Back in those late 70s / beginning of 80s British punk days, Crass were one of the most controversial anarchist bands. They wrote war songs that fought against anything that was normal and everything wrong that came their way. Their Battle maybe seems a bit too oblivious these days, maybe even banal – it's not that I don't agree with their views, it's just that today a good protest comes in a more intellectual way – Still, sometimes the good old clichés are the truest thing around. Jeffrey Lewis looked for these primal anger feelings and found them in Crass.

 

Jeffrey Lewis

Jeffrey Lewis Vs. The System

 

It's not that Lewis couldn't write songs like these on his own, but if he did, it wouldn't feel right. Lewis is too sharp and self aware, and hearing him sing lines about buying stuff that we don't need can be weird. I mean yeah, the system sucks, we all know that.

 

But Lewis wanted to scream out these thoughts without actually writing songs that don't fit his day-to-day catalog and he decided to record twelve old Crass songs. That way it will be a lovely tribute & a decent protest all at once.

 

12 Crass Songs Album Art
"12 Crass Songs". The Cover.

 

Lewis took the songs into his domain and completely "folked" them out. He even added some lines to make the lyrics more relevant (the war in Iraq & Sarah Jessica Parker are here, of course).

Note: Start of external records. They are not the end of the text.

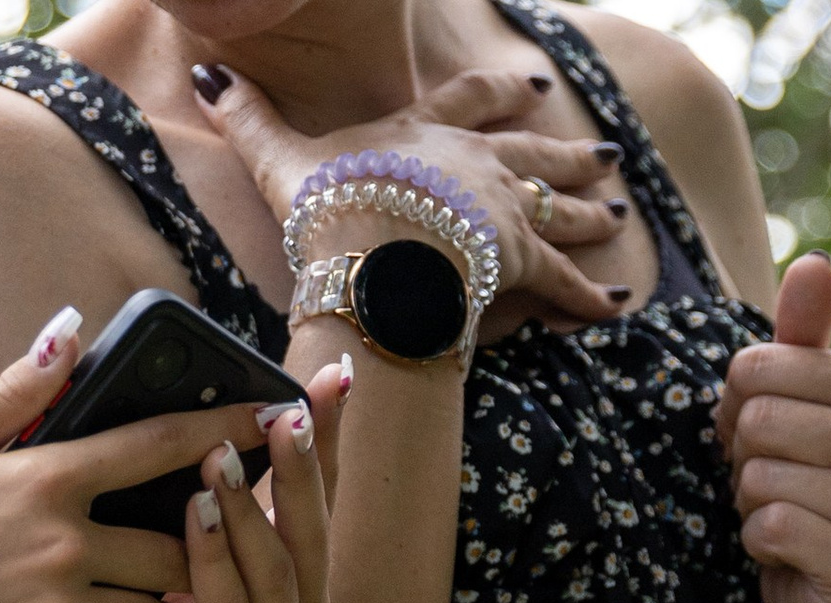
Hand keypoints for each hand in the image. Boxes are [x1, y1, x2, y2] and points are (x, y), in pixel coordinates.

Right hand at [0, 313, 269, 602]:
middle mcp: (60, 548)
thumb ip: (11, 397)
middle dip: (184, 543)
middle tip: (174, 538)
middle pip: (173, 544)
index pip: (154, 446)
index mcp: (38, 481)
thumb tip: (69, 336)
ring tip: (124, 592)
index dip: (221, 427)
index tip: (268, 414)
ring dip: (153, 602)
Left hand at [73, 368, 344, 602]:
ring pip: (275, 572)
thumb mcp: (185, 524)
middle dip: (297, 470)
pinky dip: (215, 559)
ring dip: (248, 511)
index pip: (322, 496)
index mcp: (302, 575)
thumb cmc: (139, 598)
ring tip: (221, 460)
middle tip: (279, 417)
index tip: (331, 380)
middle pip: (311, 532)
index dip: (327, 438)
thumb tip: (235, 400)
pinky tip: (197, 514)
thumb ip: (218, 475)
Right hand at [194, 64, 629, 323]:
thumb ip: (251, 120)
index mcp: (427, 135)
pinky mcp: (519, 262)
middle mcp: (477, 165)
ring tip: (620, 208)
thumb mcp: (282, 155)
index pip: (472, 102)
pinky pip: (566, 279)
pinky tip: (620, 299)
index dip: (501, 94)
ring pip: (560, 206)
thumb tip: (210, 76)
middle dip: (567, 153)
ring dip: (592, 209)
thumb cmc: (331, 202)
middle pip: (533, 153)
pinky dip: (593, 291)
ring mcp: (503, 211)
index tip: (531, 88)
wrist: (372, 247)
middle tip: (602, 154)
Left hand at [714, 254, 830, 602]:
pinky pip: (769, 528)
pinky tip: (790, 551)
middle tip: (772, 481)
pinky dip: (759, 543)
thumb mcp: (801, 402)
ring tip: (786, 514)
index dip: (735, 405)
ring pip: (759, 478)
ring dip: (751, 502)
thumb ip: (802, 336)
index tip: (760, 434)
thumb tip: (813, 262)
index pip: (756, 367)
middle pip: (756, 422)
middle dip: (743, 458)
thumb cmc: (807, 479)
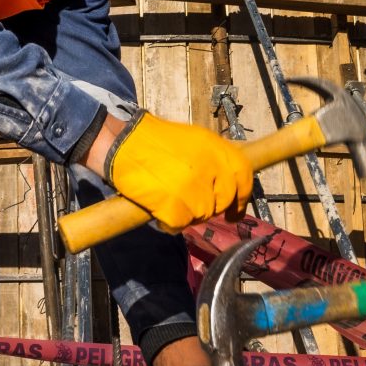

The production of the album is a bit more advanced than Lewis' old work, but even though I'm a fan of the low-fi, that isn't necessary a bad thing. "12 Crass Songs" is a beautiful album that actually says something, in the old-fashioned way – Songs like "Punk is Dead" and "I Ain't Thick" are nothing less than brilliant.

 

If you are worried about Lewis making money over the skeletons of what was once a great idealistic band, don't. Lewis will donate all the money that was earned by this project to several charities. Considering the fact that Lewis never really had his 15 minutes of fame, you've got to agree he is anything but greedy, and that, more than everything else, shows that he is the true current holder of Crass' torch.